Sheriffs in Utah, California, and New York, among other states, have banded together to publicly state they won’t stand for new gun controls and to protest policies that they say make criminals out of law-abiding Americans only interested in protecting their homes.

David Clarke, sheriff of Milwaukee County, became the unofficial spokesman of this overall movement after he aired a public-service announcement in February urging citizens to train themselves how to use firearms in a safe way.

But as with other lawmen, Sheriff Clarke also had an undercurrent of concern in his commentary about Washington overreaching on gun control – an effort that Clarke has suggested would be deterred by many Americans, including lawmen like himself.

“I believe that if somebody tried to enforce some sort of order ... to collect everybody’s [guns],... you would see the second coming of an American Revolution, the likes of which would make the first Revolution pale by comparison,” Clarke told a radio station earlier this year.

Also earlier this year, Kessler began agitating against the federal gun-control push. He held meetings with the Gilberton City Council alongside an armed citizen posse. The Constitution Security Force, he says, is intended to thwart any forceful attempt by the US government to disarm civilians.

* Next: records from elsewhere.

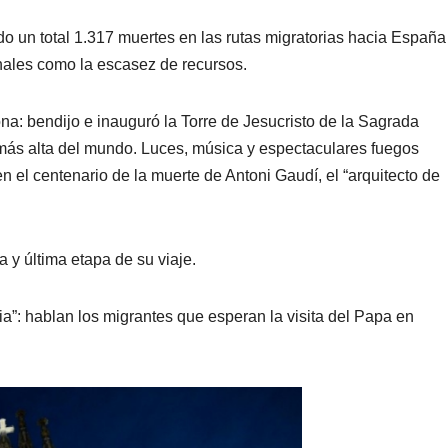
 un total 1.317 muertes en las rutas migratorias hacia España
ionales como la escasez de recursos.
a: bendijo e inauguró la Torre de Jesucristo de la Sagrada
a más alta del mundo. Luces, música y espectaculares fuegos
en el centenario de la muerte de Antoni Gaudí, el “arquitecto de
a y última etapa de su viaje.
ria”: hablan los migrantes que esperan la visita del Papa en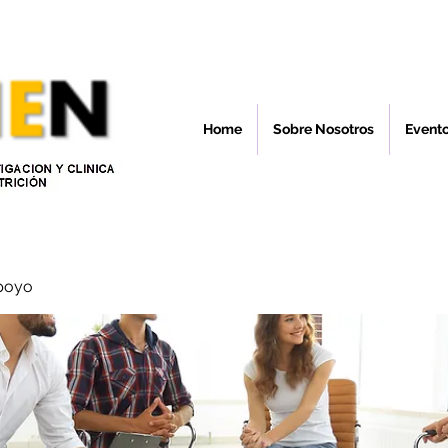
Home
Sobre Nosotros
Event
poyo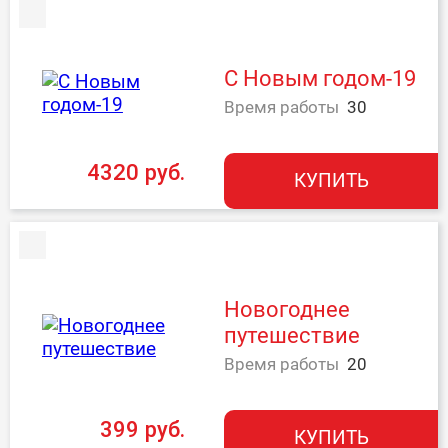
С Новым годом-19
Время работы
30
4320 руб.
КУПИТЬ
Новогоднее
путешествие
Время работы
20
399 руб.
КУПИТЬ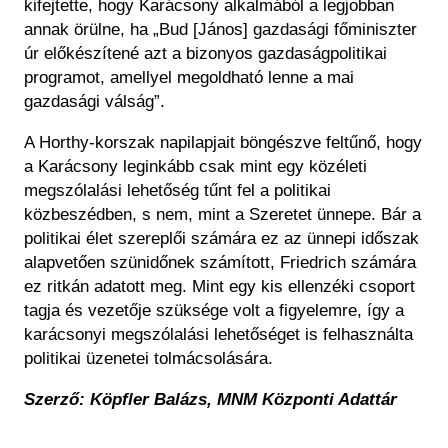
kifejtette, hogy Karácsony alkalmából a legjobban
annak örülne, ha „Bud [János] gazdasági főminiszter
úr előkészítené azt a bizonyos gazdaságpolitikai
programot, amellyel megoldható lenne a mai
gazdasági válság”.
A Horthy-korszak napilapjait böngészve feltűnő, hogy
a Karácsony leginkább csak mint egy közéleti
megszólalási lehetőség tűnt fel a politikai
közbeszédben, s nem, mint a Szeretet ünnepe. Bár a
politikai élet szereplői számára ez az ünnepi időszak
alapvetően szünidőnek számított, Friedrich számára
ez ritkán adatott meg. Mint egy kis ellenzéki csoport
tagja és vezetője szüksége volt a figyelemre, így a
karácsonyi megszólalási lehetőséget is felhasználta
politikai üzenetei tolmácsolására.
Szerző: Köpfler Balázs, MNM Központi Adattár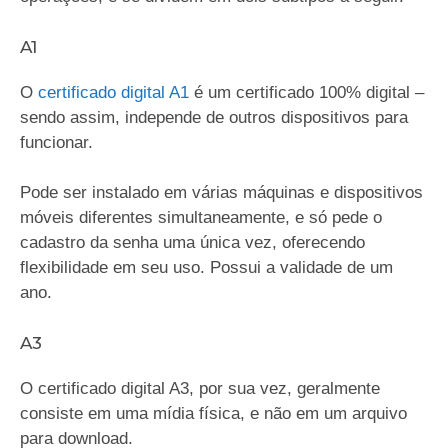
A1
O
certificado digital A1
é um certificado 100% digital –
sendo assim, independe de outros dispositivos para
funcionar.
Pode ser instalado em várias máquinas e dispositivos
móveis diferentes simultaneamente, e só pede o
cadastro da senha uma única vez, oferecendo
flexibilidade em seu uso. Possui a validade de um
ano.
A3
O certificado digital A3, por sua vez, geralmente
consiste em uma mídia física, e não em um arquivo
para download.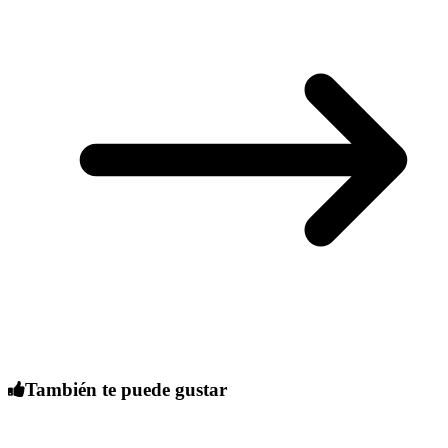
También te puede gustar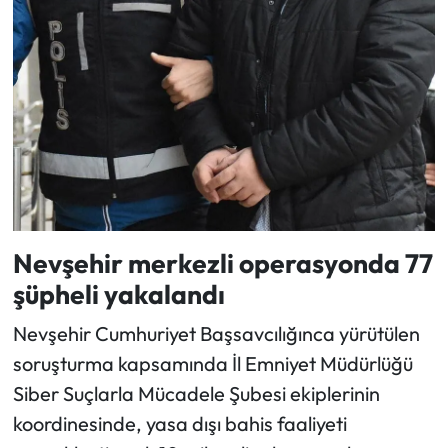
Nevşehir merkezli operasyonda 77
şüpheli yakalandı
Nevşehir Cumhuriyet Başsavcılığınca yürütülen
soruşturma kapsamında İl Emniyet Müdürlüğü
Siber Suçlarla Mücadele Şubesi ekiplerinin
koordinesinde, yasa dışı bahis faaliyeti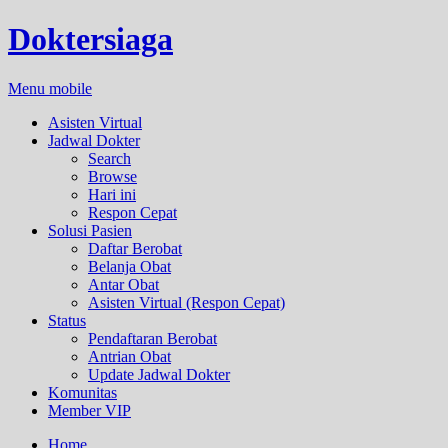
Doktersiaga
Menu mobile
Asisten Virtual
Jadwal Dokter
Search
Browse
Hari ini
Respon Cepat
Solusi Pasien
Daftar Berobat
Belanja Obat
Antar Obat
Asisten Virtual (Respon Cepat)
Status
Pendaftaran Berobat
Antrian Obat
Update Jadwal Dokter
Komunitas
Member VIP
Home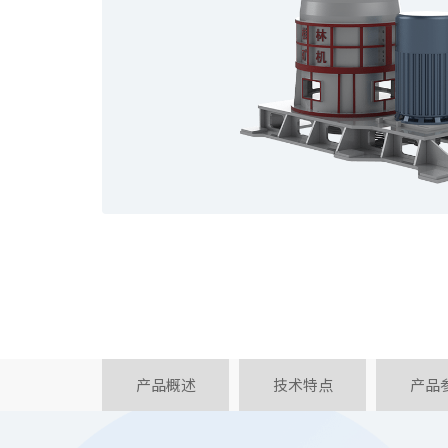
产品概述
技术特点
产品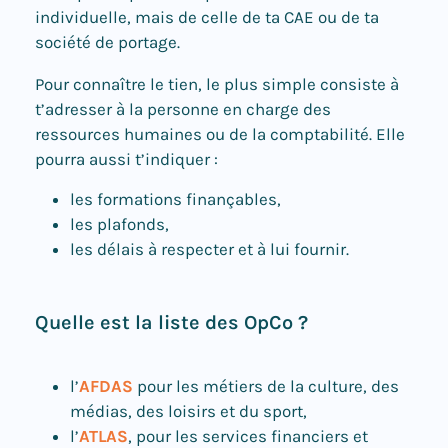
individuelle, mais de celle de ta CAE ou de ta
société de portage.
Pour connaître le tien, le plus simple consiste à
t’adresser à la personne en charge des
ressources humaines ou de la comptabilité. Elle
pourra aussi t’indiquer :
les formations finançables,
les plafonds,
les délais à respecter et à lui fournir.
Quelle est la liste des OpCo ?
l’
AFDAS
pour les métiers de la culture, des
médias, des loisirs et du sport,
l’
ATLAS
, pour les services financiers et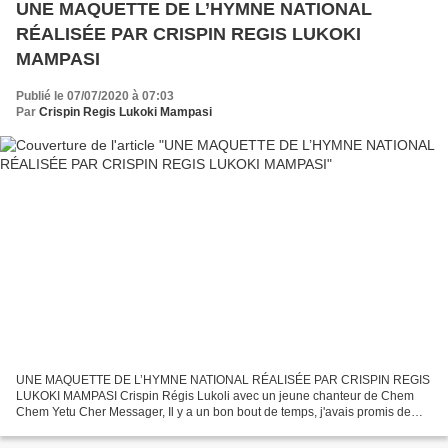
UNE MAQUETTE DE L’HYMNE NATIONAL
RÉALISÉE PAR CRISPIN REGIS LUKOKI
MAMPASI
Publié le 07/07/2020 à 07:03
Par
Crispin Regis Lukoki Mampasi
UNE MAQUETTE DE L’HYMNE NATIONAL RÉALISÉE PAR CRISPIN REGIS
LUKOKI MAMPASI Crispin Régis Lukoli avec un jeune chanteur de Chem
Chem Yetu Cher Messager, Il y a un bon bout de temps, j'avais promis de
faire un bon arrangement de notre hymne. Je t' envoie...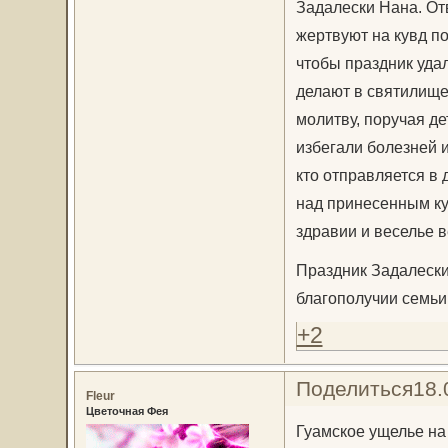
Задалески Нана. От
жертвуют на кувд по 
чтобы праздник удал
делают в святилище 
молитву, поручая де
избегали болезней и
кто отправляется в
над принесенным ку
здравии и веселье 
Праздник Задалески
благополучии семьи
+2
Поделиться
18.
Fleur
Цветочная Фея
Гуамское ущелье на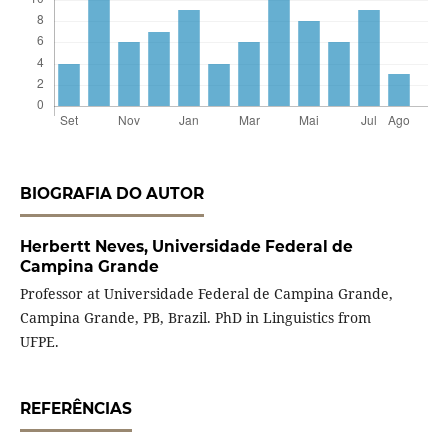
BIOGRAFIA DO AUTOR
Herbertt Neves,
Universidade Federal de
Campina Grande
Professor at Universidade Federal de Campina Grande,
Campina Grande, PB, Brazil. PhD in Linguistics from
UFPE.
REFERÊNCIAS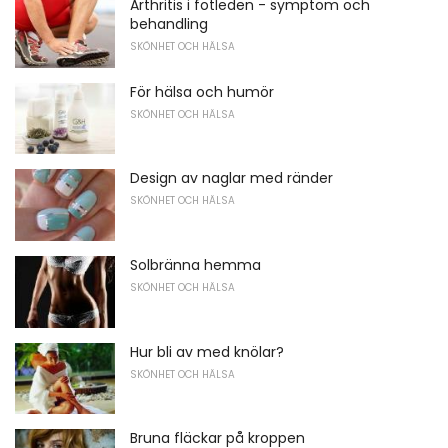
Arthritis i fotleden - symptom och
behandling
SKÖNHET OCH HÄLSA
För hälsa och humör
SKÖNHET OCH HÄLSA
Design av naglar med ränder
SKÖNHET OCH HÄLSA
Solbränna hemma
SKÖNHET OCH HÄLSA
Hur bli av med knölar?
SKÖNHET OCH HÄLSA
Bruna fläckar på kroppen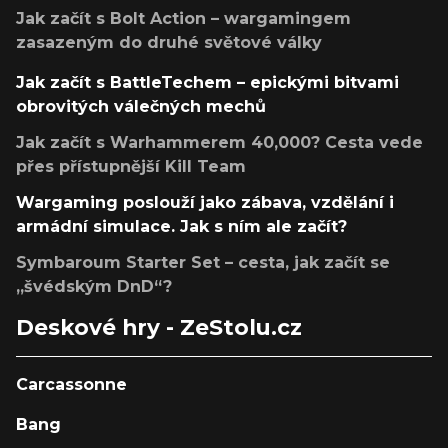
Jak začít s Bolt Action – wargamingem
zasazeným do druhé světové války
Jak začít s BattleTechem – epickými bitvami
obrovitých válečných mechů
Jak začít s Warhammerem 40,000? Cesta vede
přes přístupnější Kill Team
Wargaming poslouží jako zábava, vzdělání i
armádní simulace. Jak s ním ale začít?
Symbaroum Starter Set – cesta, jak začít se
„švédským DnD“?
Deskové hry - ZeStolu.cz
Carcassonne
Bang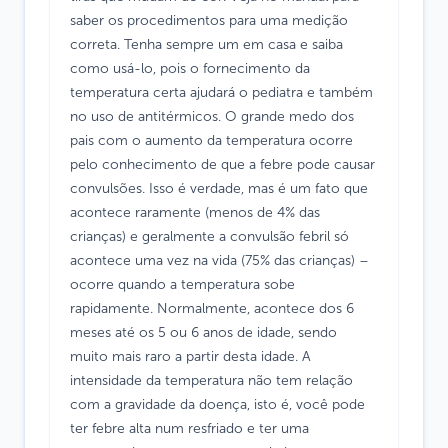
saber os procedimentos para uma medição
correta. Tenha sempre um em casa e saiba
como usá-lo, pois o fornecimento da
temperatura certa ajudará o pediatra e também
no uso de antitérmicos. O grande medo dos
pais com o aumento da temperatura ocorre
pelo conhecimento de que a febre pode causar
convulsões. Isso é verdade, mas é um fato que
acontece raramente (menos de 4% das
crianças) e geralmente a convulsão febril só
acontece uma vez na vida (75% das crianças) –
ocorre quando a temperatura sobe
rapidamente. Normalmente, acontece dos 6
meses até os 5 ou 6 anos de idade, sendo
muito mais raro a partir desta idade. A
intensidade da temperatura não tem relação
com a gravidade da doença, isto é, você pode
ter febre alta num resfriado e ter uma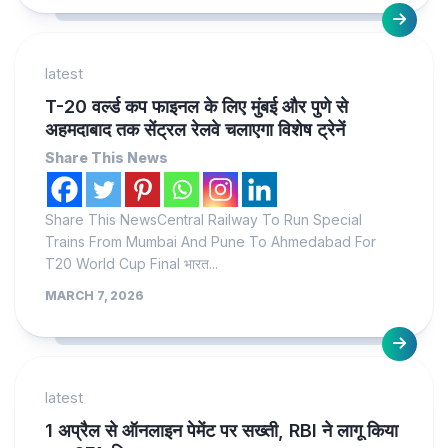
latest
T-20 वर्ल्ड कप फाइनल के लिए मुंबई और पुणे से
अहमदाबाद तक सेंट्रल रेलवे चलाएगा विशेष ट्रेनें
Share This News
Share This NewsCentral Railway To Run Special
Trains From Mumbai And Pune To Ahmedabad For
T20 World Cup Final भारत...
MARCH 7, 2026
latest
1 अप्रैल से ऑनलाइन पेमेंट पर सख्ती, RBI ने लागू किया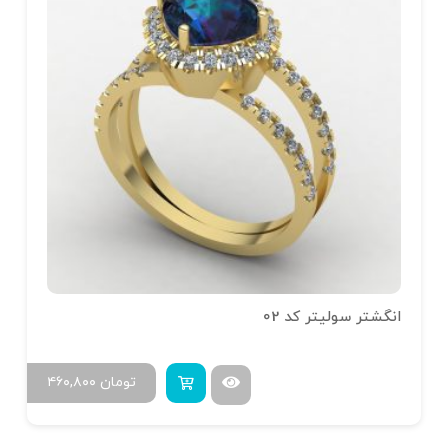
انگشتر سولیتر کد 02
تومان
۴۶۰,۸۰۰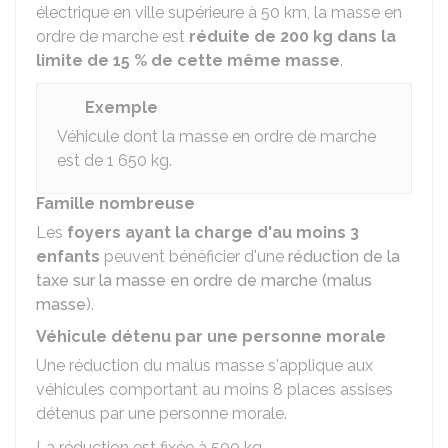
électrique en ville supérieure à 50 km, la masse en
ordre de marche est
réduite de 200 kg dans la
limite de 15 % de cette même masse
.
Exemple
Véhicule dont la masse en ordre de marche
est de 1 650 kg.
Famille nombreuse
Les
foyers ayant la charge d'au moins 3
enfants
peuvent bénéficier d'une
réduction de la
taxe sur la masse en ordre de marche (malus
masse
).
Véhicule détenu par une personne morale
Une réduction du malus masse s'applique aux
véhicules comportant au moins 8 places assises
détenus par une personne morale.
La réduction est fixée à
500
kg.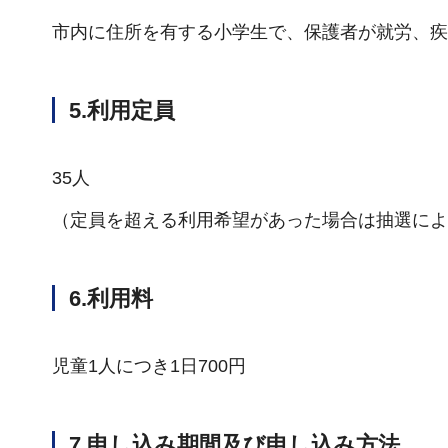
市内に住所を有する小学生で、保護者が就労、疾
5.利用定員
35人
（定員を超える利用希望があった場合は抽選によ
6.利用料
児童1人につき1日700円
7.申し込み期間及び申し込み方法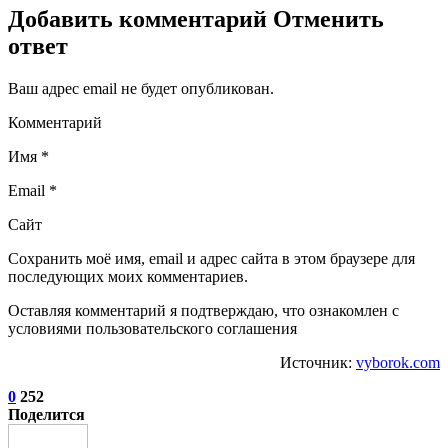
Добавить комментарий Отменить
ответ
Ваш адрес email не будет опубликован.
Комментарий
Имя *
Email *
Сайт
Сохранить моё имя, email и адрес сайта в этом браузере для
последующих моих комментариев.
Оставляя комментарий я подтверждаю, что ознакомлен с
условиями пользовательского соглашения
Источник:
vyborok.com
0
252
Поделится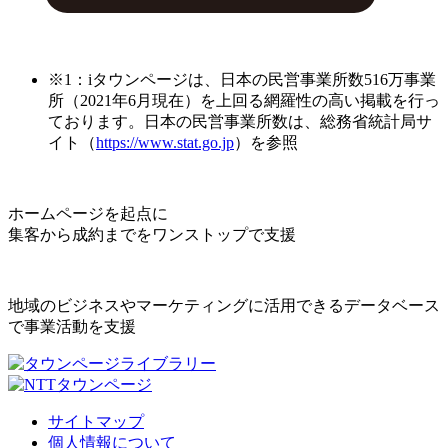
※1：iタウンページは、日本の民営事業所数516万事業
所（2021年6月現在）を上回る網羅性の高い掲載を行っ
ております。日本の民営事業所数は、総務省統計局サ
イト（
https://www.stat.go.jp
）を参照
ホームページを起点に
集客から成約までをワンストップで支援
地域のビジネスやマーケティングに活用できるデータベース
で事業活動を支援
サイトマップ
個人情報について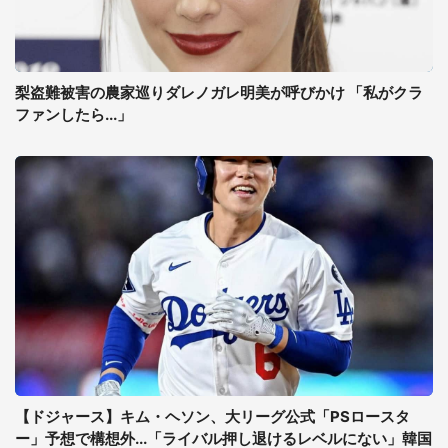
梨盗難被害の農家巡りダレノガレ明美が呼びかけ 「私がクラ
ファンしたら...」
【ドジャース】キム・ヘソン、大リーグ公式「PSロースタ
ー」予想で構想外...「ライバル押し退けるレベルにない」韓国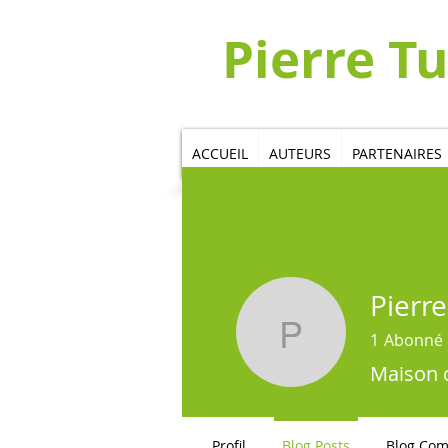
​​​​Pierre 
ACCUEIL
AUTEURS
PARTENAIRES
Pierre
1
Abonné
Pierre Tur
Maison d
Profil
Blog Posts
Blog Co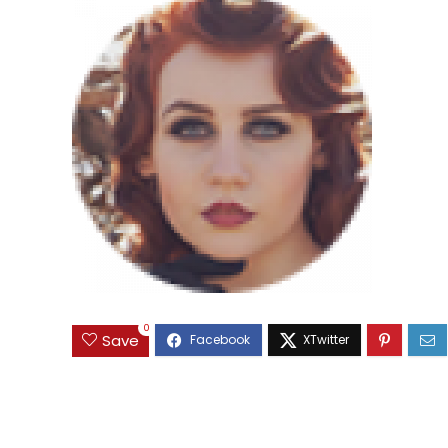
0
Save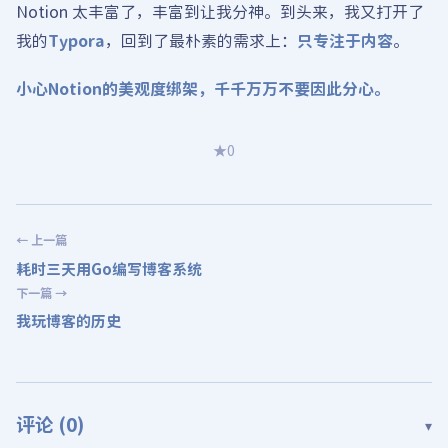
Notion 太丰富了，丰富到让我分神。到头来，我又打开了
我的
Typora
，回到了最朴素的需求上：
只专注于内容
。
小心Notion的美观度绑架，千千万万不要因此分心。
★
0
← 上一篇
耗时三天用Go编写博客系统
下一篇 →
我玩博客的历史
评论 (
0
)
▾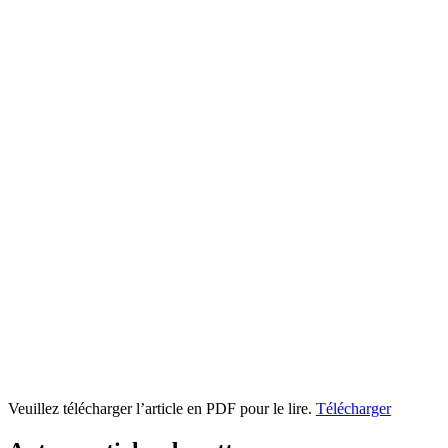
Veuillez télécharger l’article en PDF pour le lire.
Télécharger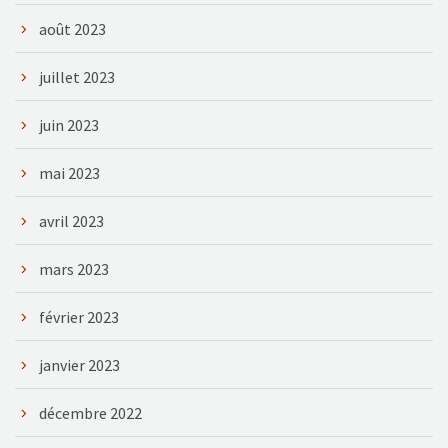
août 2023
juillet 2023
juin 2023
mai 2023
avril 2023
mars 2023
février 2023
janvier 2023
décembre 2022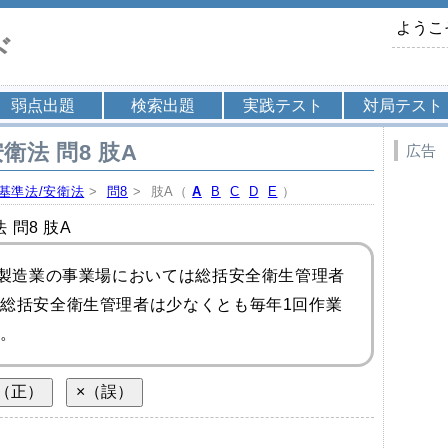
ようこ
ド
弱点出題
検索出題
実践テスト
対局テスト
衛法 問8 肢A
広告
基準法/安衛法
>
問8
> 肢A（
A
B
C
D
E
）
 問8 肢A
る製造業の事業場においては総括安全衛生管理者
総括安全衛生管理者は少なくとも毎年1回作業
。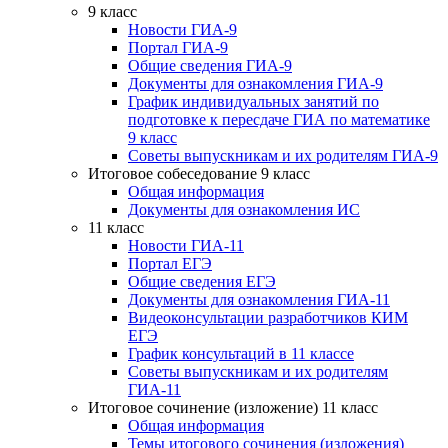
9 класс
Новости ГИА-9
Портал ГИА-9
Общие сведения ГИА-9
Документы для ознакомления ГИА-9
График индивидуальных занятий по
подготовке к пересдаче ГИА по математике
9 класс
Советы выпускникам и их родителям ГИА-9
Итоговое собеседование 9 класс
Общая информация
Документы для ознакомления ИС
11 класс
Новости ГИА-11
Портал ЕГЭ
Общие сведения ЕГЭ
Документы для ознакомления ГИА-11
Видеоконсультации разработчиков КИМ
ЕГЭ
График консультаций в 11 классе
Советы выпускникам и их родителям
ГИА-11
Итоговое сочинение (изложение) 11 класс
Общая информация
Темы итогового сочинения (изложения)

Kessler told AP this week that he's "not calling for anybody to take up arms against our government." But that doesn’t mean, he says, that he would stand by if the government tried to take his guns. "I would resist," he said. "I'd fight for freedom, and if it cost me my life, then so be it."

The pro-Second Amendment movement certainly isn’t supported by all US police chiefs. Many chiefs of large urban police departments are on the record in support of gun-control measures that they believe would help their officers be safer on the streets.

But while those chiefs may oversee more people, the pro-guns sheriffs' movement arguably oversees more US territory. That’s troubling to some who track right-wing extremism in the US.

“The idea of all these sheriffs refusing to follow federal law and willfully disobeying our legal system is quite something,” says Heidi Beirich, director of the Southern Poverty Law Center’s Intelligence Project in Montgomery, Ala. “This concept about the sheriff being the highest law enforcement officer has a long history among right-wing extremists, going back to the posse comitatus movement of the 1970s.”

What’s significant, she adds, is that “some of these counties are really big, and they represent large chunks of Western territory.”